Longer block timings imply that the 2,016 blocks that will be mined before the next retarget will be produced at a rate that is slower than the two-week average. According to statistics at the time of writing, the retarget could drop as low as 10% on December 5, and metrics from Btc.com show that the drop is anticipated to be around 6.13%.

Both projections would surpass the highest difficulty contraction the Bitcoin network has witnessed all year, which was about -5.01% and was recorded on July 21 as the day with the biggest drop. The present difficulty for miners is the highest ever seen, while the price of bitcoin (BTC) is 76% lower than the record high ($69K) set on November 10, 2021.

Braiins.com and macromicro.me mining insights reveal that BTC’s cost of production ($18,360) is more than the current spot market value ($16,250). Additionally, Glassnode’s market information shows that bitcoin miners are accessing their treasuries.

The bitcoin mining industry is “under great financial hardship,” according to a tweet from the onchain analytics company Glassnode, which also announced a mining study it co-published with Cryptoslate.

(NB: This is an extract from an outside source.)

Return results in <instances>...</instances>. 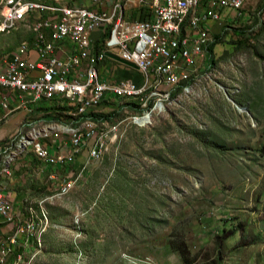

What we discover is that [bitcoin] miners are distributing about 135% of the coins that are mined, according to Glassnode. This indicates that miners are withdrawing funds from their 78K strong bitcoin treasuries. Publicly traded mining companies have revealed that they have been selling BTC in the second half of the year to increase cash on hand and reduce debt.

Approximately 60.66 EH/s, or 25.45% of the world’s hashrate, is Foundry USA’s three-day hashrate as of the time of writing at 7:30 p.m. (ET). Out of the 385 BTC blocks that were discovered by all the miners, the largest mining pool Foundry mined 98 of them in three days.

Following Foundry in order of hashrate are Antpool, F2pool, Binance Pool, and Viabtc. The top five mining pools discovered 315 blocks out of the total 385 throughout the course of the previous three days between all five pools.

What do you think about the chance that the next difficulty retarget could be the largest decrease in 2022? Let us know your thoughts about this subject in the comments section below.